Том 5. Повесть о жизни. Книги 4-6
Шрифт:
Одно время чемпионкой оказалась Мозер. Она перевела прекрасные стихи полузабытого французского поэта-матроса Тристана Корбьера. Мы напечатали их целым циклом, предварив статьей Жюля Лафарга и биографической справкой. В ней было указано, что Тристан Корбьер с юных лет работал матросом, всегда ходил в клетчатом плаще и сабо, успел напечатать в 1873 году в Париже единственную книгу своих стихов и вскоре умер совсем молодым.
В своей статье Лафарг писал с французским изяществом, что стихи Корбьера «полны дерзости, сухой крепости, каламбуров, живости, нервной
Но вскоре боцман Миронов, наш сосед по Черноморской улице, вырвал пальму первенства из слабых рук Мозер. Он достал на старом грузовом английском пароходе, носившем необъяснимо нежное имя — «Сердце Елены» (пароход был обшарпанный, с пятнами сурика на бортах и с неистребимым запахом птичьего помета — гуано), рукописную книгу, которая называлась «Библия моряка».

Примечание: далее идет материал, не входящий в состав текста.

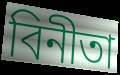
বিনীতা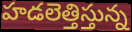
హడలెత్తిస్తున్న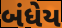
બંધેય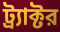
ট্র্যাক্টর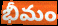
భీమం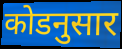
कोडनुसारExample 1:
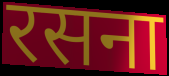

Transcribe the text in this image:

रसना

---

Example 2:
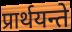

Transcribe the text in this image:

प्रार्थयन्ते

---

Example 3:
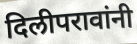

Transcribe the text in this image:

दिलीपरावांनी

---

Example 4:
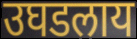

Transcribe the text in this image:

उघडलाय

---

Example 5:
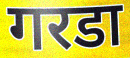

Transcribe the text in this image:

गरडाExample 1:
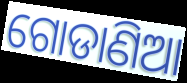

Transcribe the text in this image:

ଗୋଡାଣିଆ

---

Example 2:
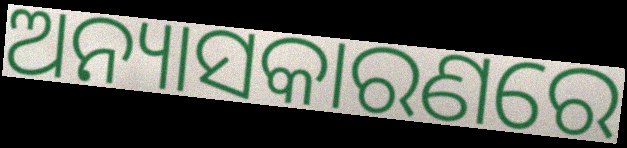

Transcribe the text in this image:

ଅନ୍ୟାସକାରଣରେ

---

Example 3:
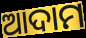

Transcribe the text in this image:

ଆଦାମ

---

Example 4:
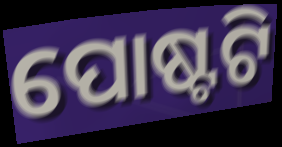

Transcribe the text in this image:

ପୋଷ୍ଟଟି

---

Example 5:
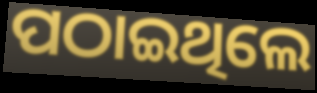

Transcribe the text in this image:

ପଠାଇଥିଲେ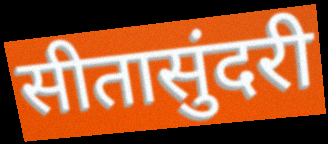
सीतासुंदरी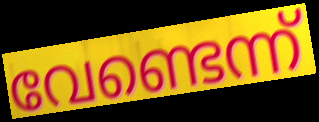
വേണ്ടെന്ന്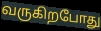
வருகிறபோது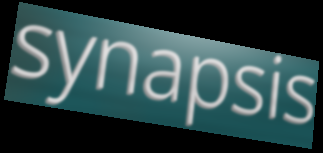
synapsis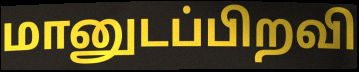
மானுடப்பிறவி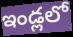
ఇండ్లలో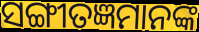
ସଙ୍ଗୀତଜ୍ଞମାନଙ୍କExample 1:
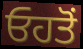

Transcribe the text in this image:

ਓਹਤੋਂ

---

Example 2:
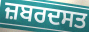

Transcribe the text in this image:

ਜ਼ਬਰਦਸਤ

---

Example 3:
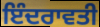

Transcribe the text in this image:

ਇੰਦਰਾਵਤੀ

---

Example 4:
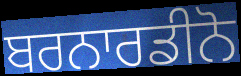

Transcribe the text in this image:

ਬਰਨਾਰਡੀਨੋ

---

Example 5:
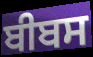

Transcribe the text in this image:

ਬੀਬਸ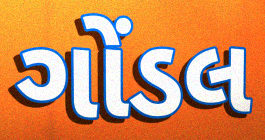
ગોંડલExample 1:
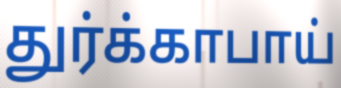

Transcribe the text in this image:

துர்க்காபாய்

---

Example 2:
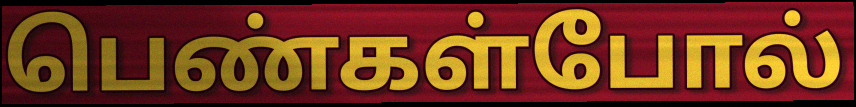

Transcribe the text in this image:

பெண்கள்போல்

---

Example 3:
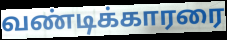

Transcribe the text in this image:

வண்டிக்காரரை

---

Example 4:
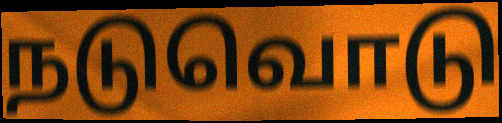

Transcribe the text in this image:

நடுவொடு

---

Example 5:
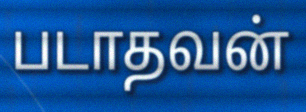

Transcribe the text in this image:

படாதவன்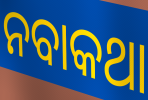
ନବାକଥା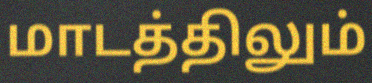
மாடத்திலும்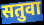
सतुवा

Она была написана на австралийско-английском морском жаргоне и являлась, по нашему общему мнению, фольклором, не имеющим равного в мире.

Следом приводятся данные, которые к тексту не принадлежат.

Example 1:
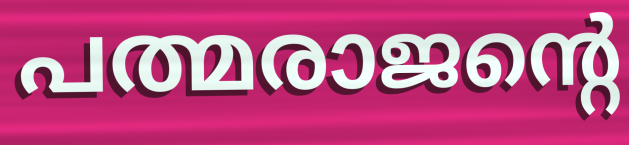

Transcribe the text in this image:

പത്മരാജന്റെ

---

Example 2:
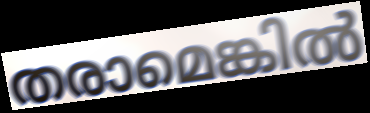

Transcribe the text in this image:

തരാമെങ്കിൽ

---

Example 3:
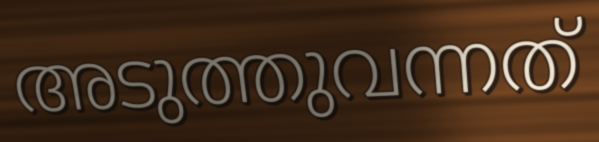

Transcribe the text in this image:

അടുത്തുവന്നത്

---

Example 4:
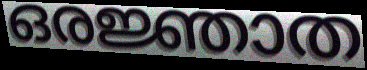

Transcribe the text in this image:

ഒരജ്ഞാത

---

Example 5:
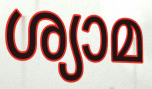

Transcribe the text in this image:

ശ്യാമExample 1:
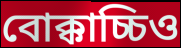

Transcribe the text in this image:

বোক্কাচ্চিও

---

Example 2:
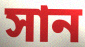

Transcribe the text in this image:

সান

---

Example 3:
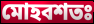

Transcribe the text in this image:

মোহবশতঃ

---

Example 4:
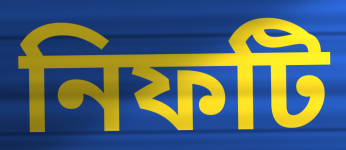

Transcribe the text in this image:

নিফটি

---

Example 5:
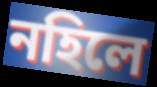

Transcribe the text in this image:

নহিলে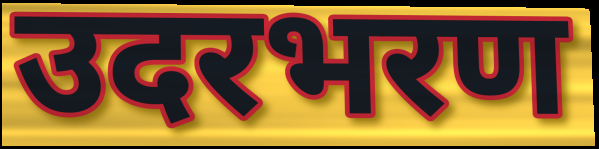
उदरभरण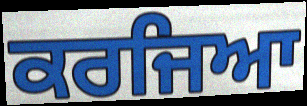
ਕਰਜਿਆ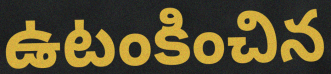
ఉటంకించినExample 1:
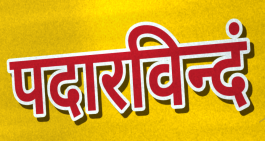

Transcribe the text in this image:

पदारविन्दं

В руки к Миронову попало несколько глав этой книги. Их надо было быстро переписать, так как пароход «Сердце Елены» через два дня уходил в Эдинбург. Это случилось, конечно, уже после снятия блокады. Перепиской книги под руководством супругов Мозер и Миронова занималась вся редакция.
Начиналась «Библия моряка» главой «Большая молитва». Так звали на парусных кораблях плиту песчаника, которой скоблили палубу. Кроме того, были еще камни поменьше. Они назывались по молитвам: «Патер ностер» («Отче наш»), «Аве Мария» («Здравствуй, Мария»), «Матер долороза» («Скорбящая Богоматерь») и «Мизерере» («Помилуй нас, Господи!»).
Чистить палубу «Большой молитвой» матросов заставляли в виде наказания.
В «Библии моряка» была изображена тяжелая доля матросов на старых парусных кораблях, плававших главным образом между портами Европы и Австралии вокруг мыса Горн.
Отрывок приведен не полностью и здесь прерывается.